# Di2 aftermarket build?



## Gyrine (Aug 15, 2015)

Anyone do an aftermarket Di2 mod? Any issues? Any advice? I have a 2015 ROKH and will probably do it myself.


----------



## Cinelli 82220 (Dec 2, 2010)

Do you have the Think2 grommets on your bike?

There are videos on the Pinarello site showing how to install Di2 on an F8.


----------



## Rokh Hard (Nov 25, 2013)

a friend did a JPL friend did a mod to the battery, caught fire and burned the bike down. other than that....all good.


----------



## etil_etanoat (Apr 28, 2015)

My F8 is build with Di2, no issue. Having said that, I left the building to my LBS experienced mechanics.


----------



## Swen6 (Feb 6, 2013)

The Rokh is available with Di2 so your frame should be good to go.

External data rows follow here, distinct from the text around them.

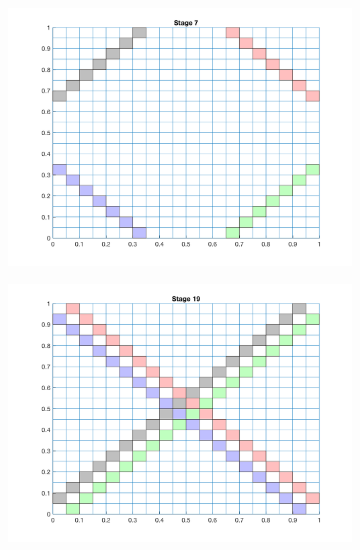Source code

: \documentclass[11pt, letterpaper,titlepage,oneside]{article}
\begin{document}
\begin{figure}[H]
  \centering
  \begin{subfigure}{0.49\textwidth}
  \includegraphics[scale=0.5]{../figures/regular_partition_1.png}
  \end{subfigure}
  \begin{subfigure}{0.49\textwidth}
  \includegraphics[scale=0.5]{../figures/regular_partition_2.png}
  \end{subfigure}
  \begin{subfigure}{0.49\textwidth}

\end{subfigure}
\end{figure}
\end{document}

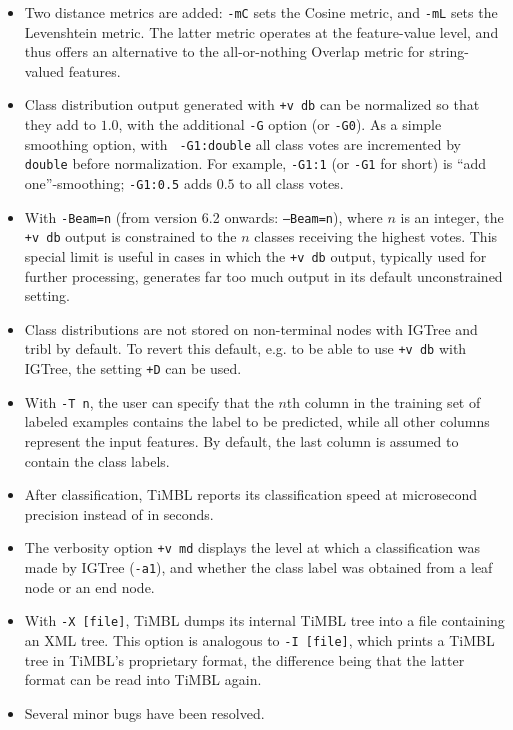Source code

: \documentclass{report}
\begin{document}
\begin{itemize}

\item Two distance metrics are added: {\tt -mC} sets the Cosine
  metric, and {\tt -mL} sets the Levenshtein metric. The latter metric
  operates at the feature-value level, and thus offers an alternative
  to the all-or-nothing Overlap metric for string-valued features. 

\item Class distribution output generated with {\tt +v db} can be
  normalized so that they add to $1.0$, with the additional {\tt -G}
  option (or {\tt -G0}). As a simple smoothing option, with {\tt
    -G1:double} all class votes are incremented by {\tt double} before
  normalization.  For example, {\tt -G1:1} (or {\tt -G1} for short) is
  ``add one''-smoothing; {\tt -G1:0.5} adds $0.5$ to all class votes.

\item With {\tt -Beam=n} (from version 6.2 onwards: {\tt --Beam=n}),
  where $n$ is an integer, the {\tt +v db} output is constrained to
  the $n$ classes receiving the highest votes. This special limit is
  useful in cases in which the {\tt +v db} output, typically used for
  further processing, generates far too much output in its default
  unconstrained setting.

\item Class distributions are not stored on non-terminal nodes with
  {\sc IGTree} and {\sc tribl} by default. To revert this default,
  e.g. to be able to use {\tt +v db} with {\sc IGTree}, the setting
  {\tt +D} can be used.

\item With {\tt -T n}, the user can specify that the $n$th column in
  the training set of labeled examples contains the label to be
  predicted, while all other columns represent the input features. By
  default, the last column is assumed to contain the class labels.

\item After classification, TiMBL reports its classification speed at
  microsecond precision instead of in seconds.

\item The verbosity option {\tt +v md} displays the level at which a
  classification was made by {\sc IGTree} ({\tt -a1}), and whether the
  class label was obtained from a leaf node or an end node.

\item With {\tt -X [file]}, TiMBL dumps its internal TiMBL tree into a
  file containing an XML tree. This option is analogous to {\tt -I
    [file]}, which prints a TiMBL tree in TiMBL's proprietary format,
  the difference being that the latter format can be read into TiMBL
  again.

\item Several minor bugs have been resolved.

\end{itemize}
\end{document}
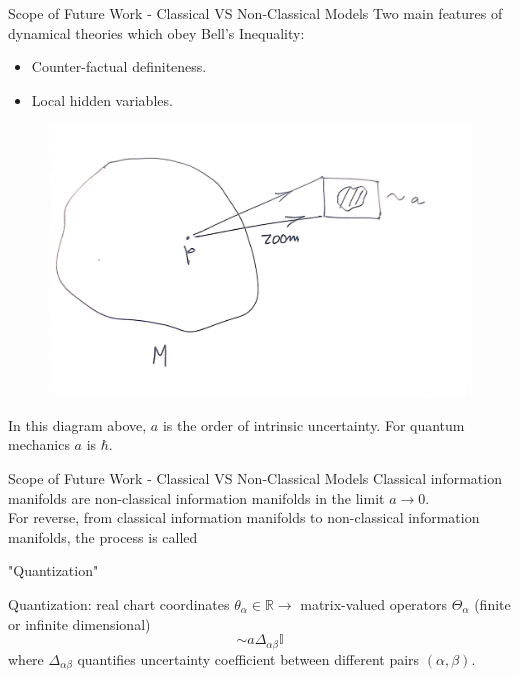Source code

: \documentclass{beamer}
\begin{document}
 \begin{frame}{Scope of Future Work - Classical VS Non-Classical Models}
     Two main features of dynamical theories which obey Bell's Inequality:
     \begin{itemize}
         \item Counter-factual definiteness.
         \item Local hidden variables.
     \end{itemize}
     \begin{figure}
         \centering
         \includegraphics[scale=0.07]{Images/image_10.jpeg}
         \label{fig:fig_5}
     \end{figure}
     In this diagram above, $a$ is the order of intrinsic uncertainty. For quantum mechanics $a$ is $\hbar$. 
 \end{frame}
 \begin{frame}{Scope of Future Work - Classical VS Non-Classical Models}
     Classical information manifolds are non-classical information manifolds in the limit $a\longrightarrow 0$. \\
     For reverse, from classical information manifolds to non-classical information manifolds, the process is called \\
     \vspace{10mm}
     \Large{\centerline{"Quantization"}}
     \vspace{10mm}
     Quantization: real chart coordinates $\theta_{\alpha} \in \mathbb{R}\longrightarrow$ matrix-valued operators $\Theta_{\alpha}$ (finite or infinite dimensional)
     \begin{equation*}
         [\Theta_{\alpha}, \Theta_{\beta}] \sim a\Delta_{\alpha\beta}\mathbb{I}
     \end{equation*} where $\Delta_{\alpha\beta}$ quantifies uncertainty coefficient between different pairs $(\alpha, \beta)$.
 \end{frame}
\end{document}
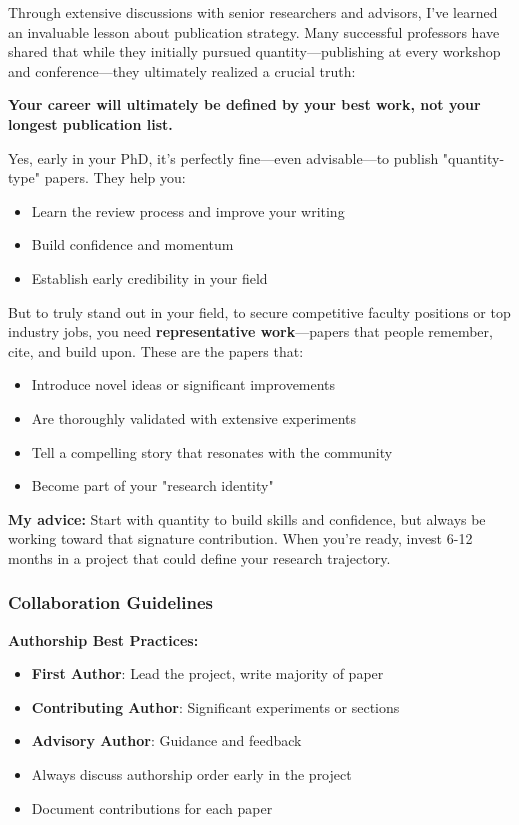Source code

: \documentclass[11pt,a4paper]{article}
\begin{document}
\begin{tcolorbox}[colback=purple!5,colframe=purple!40,title={\faUserGraduate~My Personal Reflection: Quality Over Quantity}]
Through extensive discussions with senior researchers and advisors, I've learned an invaluable lesson about publication strategy. Many successful professors have shared that while they initially pursued quantity—publishing at every workshop and conference—they ultimately realized a crucial truth:

\textbf{Your career will ultimately be defined by your best work, not your longest publication list.}

Yes, early in your PhD, it's perfectly fine—even advisable—to publish "quantity-type" papers. They help you:
\begin{itemize}[leftmargin=1.5em]
    \item Learn the review process and improve your writing
    \item Build confidence and momentum
    \item Establish early credibility in your field
\end{itemize}

But to truly stand out in your field, to secure competitive faculty positions or top industry jobs, you need \textbf{representative work}—papers that people remember, cite, and build upon. These are the papers that:
\begin{itemize}[leftmargin=1.5em]
    \item Introduce novel ideas or significant improvements
    \item Are thoroughly validated with extensive experiments
    \item Tell a compelling story that resonates with the community
    \item Become part of your "research identity"
\end{itemize}

\textbf{My advice:} Start with quantity to build skills and confidence, but always be working toward that signature contribution. When you're ready, invest 6-12 months in a project that could define your research trajectory. 
\end{tcolorbox}

\subsubsection{Collaboration Guidelines}

\textbf{Authorship Best Practices:}
\begin{itemize}
    \item \textbf{First Author}: Lead the project, write majority of paper
    \item \textbf{Contributing Author}: Significant experiments or sections
    \item \textbf{Advisory Author}: Guidance and feedback
    \item Always discuss authorship order early in the project
    \item Document contributions for each paper
\end{itemize}
\end{document}
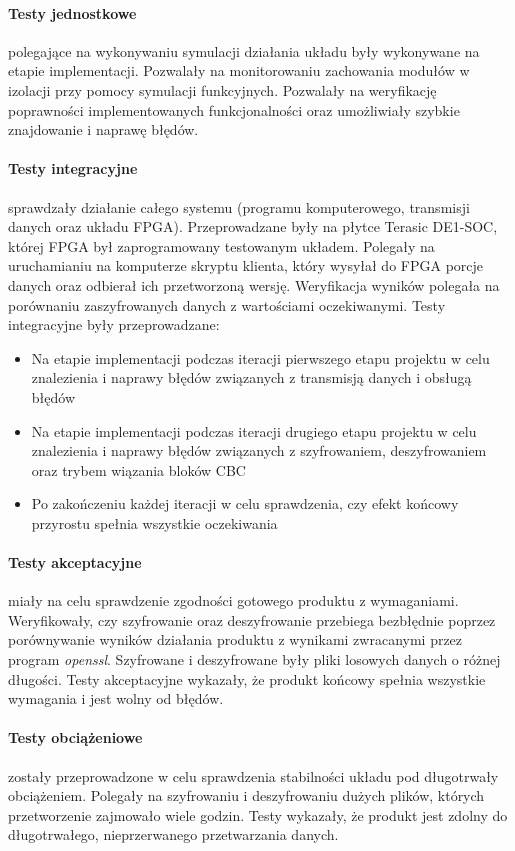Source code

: \paragraph{Testy jednostkowe} polegające na wykonywaniu symulacji działania układu były wykonywane na etapie implementacji. Pozwalały na monitorowaniu zachowania modułów w izolacji przy pomocy symulacji funkcyjnych. Pozwalały na weryfikację poprawności implementowanych funkcjonalności oraz umożliwiały szybkie znajdowanie i naprawę błędów.

\paragraph{Testy integracyjne} sprawdzały działanie całego systemu (programu komputerowego, transmisji danych oraz układu FPGA). Przeprowadzane były na płytce Terasic DE1-SOC, której FPGA był zaprogramowany testowanym układem. Polegały na uruchamianiu na komputerze skryptu klienta, który wysyłał do FPGA porcje danych oraz odbierał ich przetworzoną wersję. Weryfikacja wyników polegała na porównaniu zaszyfrowanych danych z wartościami oczekiwanymi. Testy integracyjne były przeprowadzane:
\begin{itemize}
\item Na etapie implementacji podczas iteracji pierwszego etapu projektu w celu znalezienia i naprawy błędów związanych z transmisją danych i obsługą błędów
\item Na etapie implementacji podczas iteracji drugiego etapu projektu w celu znalezienia i naprawy błędów związanych z szyfrowaniem, deszyfrowaniem oraz trybem wiązania bloków CBC
\item Po zakończeniu każdej iteracji w celu sprawdzenia, czy efekt końcowy przyrostu spełnia wszystkie oczekiwania
\end{itemize}

\paragraph{Testy akceptacyjne} miały na celu sprawdzenie zgodności gotowego produktu z wymaganiami. Weryfikowały, czy szyfrowanie oraz deszyfrowanie przebiega bezbłędnie poprzez porównywanie wyników działania produktu z wynikami zwracanymi przez program \textit{openssl}. Szyfrowane i deszyfrowane były pliki losowych danych o różnej długości. Testy akceptacyjne wykazały, że  produkt końcowy spełnia wszystkie wymagania i jest wolny od błędów.

\paragraph{Testy obciążeniowe} zostały przeprowadzone w celu sprawdzenia stabilności układu pod długotrwały obciążeniem. Polegały na szyfrowaniu i deszyfrowaniu dużych plików, których przetworzenie zajmowało wiele godzin. Testy wykazały, że produkt jest zdolny do długotrwałego, nieprzerwanego przetwarzania danych. 

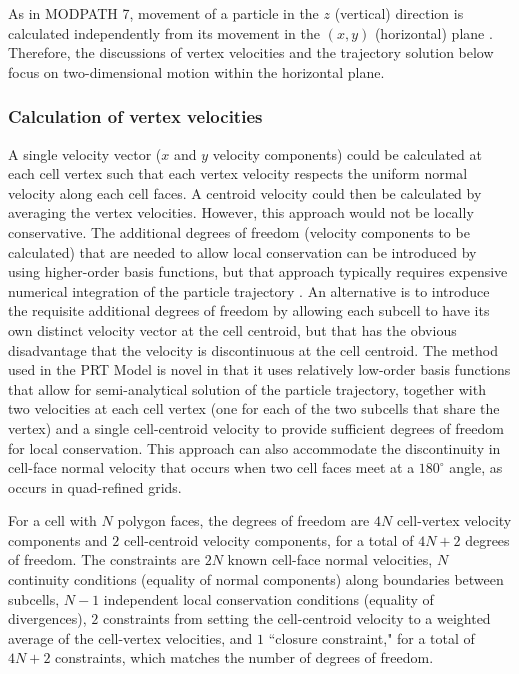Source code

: As in MODPATH 7, movement of a particle in the $z$ (vertical) direction is calculated independently from its movement in the $(x, y)$ (horizontal) plane \citep{pollock2016modpath7} . Therefore, the discussions of vertex velocities and the trajectory solution below focus on two-dimensional motion within the horizontal plane.

\subsubsection{Calculation of vertex velocities}

A single velocity vector ($x$ and $y$ velocity components) could be calculated at each cell vertex such that each vertex velocity respects the uniform normal velocity along each cell faces. A centroid velocity could then be calculated by averaging the vertex velocities. However, this approach would not be locally conservative. The additional degrees of freedom (velocity components to be calculated) that are needed to allow local conservation can be introduced by using higher-order basis functions, but that approach typically requires expensive numerical integration of the particle trajectory \citep{zhang2012}. An alternative is to introduce the requisite additional degrees of freedom by allowing each subcell to have its own distinct velocity vector at the cell centroid, but that has the obvious disadvantage that the velocity is discontinuous at the cell centroid. The method used in the PRT Model is novel in that it uses relatively low-order basis functions that allow for semi-analytical solution of the particle trajectory, together with two velocities at each cell vertex (one for each of the two subcells that share the vertex) and a single cell-centroid velocity to provide sufficient degrees of freedom for local conservation. This approach can also accommodate the discontinuity in cell-face normal velocity that occurs when two cell faces meet at a $180^\circ$ angle, as occurs in quad-refined grids.

For a cell with $N$ polygon faces, the degrees of freedom are $4N$ cell-vertex velocity components and $2$ cell-centroid velocity components, for a total of $4N + 2$ degrees of freedom. The constraints are $2N$ known cell-face normal velocities, $N$ continuity conditions (equality of normal components) along boundaries between subcells, $N - 1$ independent local conservation conditions (equality of divergences), $2$ constraints from setting the cell-centroid velocity to a weighted average of the cell-vertex velocities, and $1$ ``closure constraint," for a total of $4N + 2$ constraints, which matches the number of degrees of freedom.

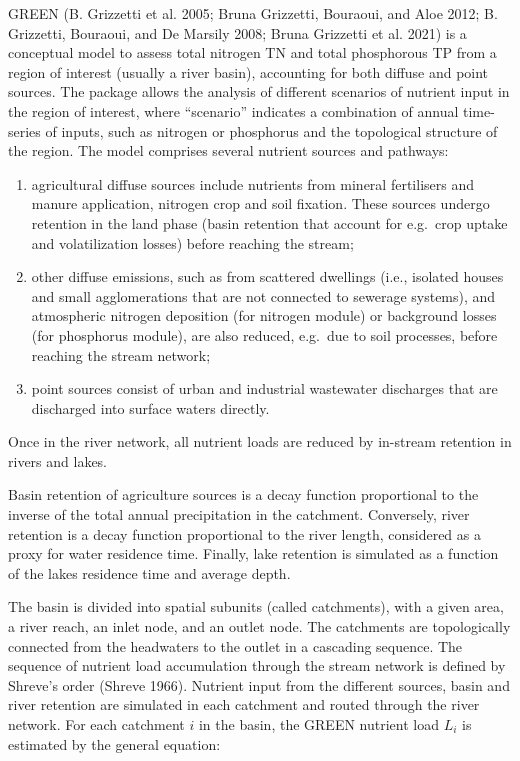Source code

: GREEN (B. Grizzetti et al. 2005; Bruna Grizzetti, Bouraoui, and Aloe 2012; B. Grizzetti, Bouraoui, and De Marsily 2008; Bruna Grizzetti et al. 2021) is a conceptual model to assess total nitrogen TN and total phosphorous TP from a region of interest (usually a river basin), accounting for both diffuse and point sources. The package allows the analysis of different scenarios of nutrient input in the region of interest, where ``scenario'' indicates a combination of annual time-series of inputs, such as nitrogen or phosphorus and the topological structure of the region. The model comprises several nutrient sources and pathways:

\begin{enumerate}
\def\labelenumi{\arabic{enumi}.}
\tightlist
\item
  agricultural diffuse sources include nutrients from mineral fertilisers and manure application, nitrogen crop and soil fixation. These sources undergo retention in the land phase (basin retention that account for e.g.~crop uptake and volatilization losses) before reaching the stream;
\item
  other diffuse emissions, such as from scattered dwellings (i.e., isolated houses and small agglomerations that are not connected to sewerage systems), and atmospheric nitrogen deposition (for nitrogen module) or background losses (for phosphorus module), are also reduced, e.g.~due to soil processes, before reaching the stream network;
\item
  point sources consist of urban and industrial wastewater discharges that are discharged into surface waters directly.
\end{enumerate}

\noindent Once in the river network, all nutrient loads are reduced by in-stream retention in rivers and lakes.

Basin retention of agriculture sources is a decay function proportional to the inverse of the total annual precipitation in the catchment. Conversely, river retention is a decay function proportional to the river length, considered as a proxy for water residence time. Finally, lake retention is simulated as a function of the lakes residence time and average depth.

The basin is divided into spatial subunits (called catchments), with a given area, a river reach, an inlet node, and an outlet node. The catchments are topologically connected from the headwaters to the outlet in a cascading sequence. The sequence of nutrient load accumulation through the stream network is defined by Shreve's order (Shreve 1966). Nutrient input from the different sources, basin and river retention are simulated in each catchment and routed through the river network. For each catchment \(i\) in the basin, the GREEN nutrient load \(L_i\) is estimated by the general equation:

What groupset are you running? That would dictate your cost, you could either go for a whole groupset of if you are already running Ultegra you can buy just the Di2 upgrade kit that would include the shifters and deraileurs plus loom and charger saving 35%-ish as you'd keep the chainset, brakes, cassette and chain.

Hope that's more helpful than being told a frame you don't own will take Di2 lol


----------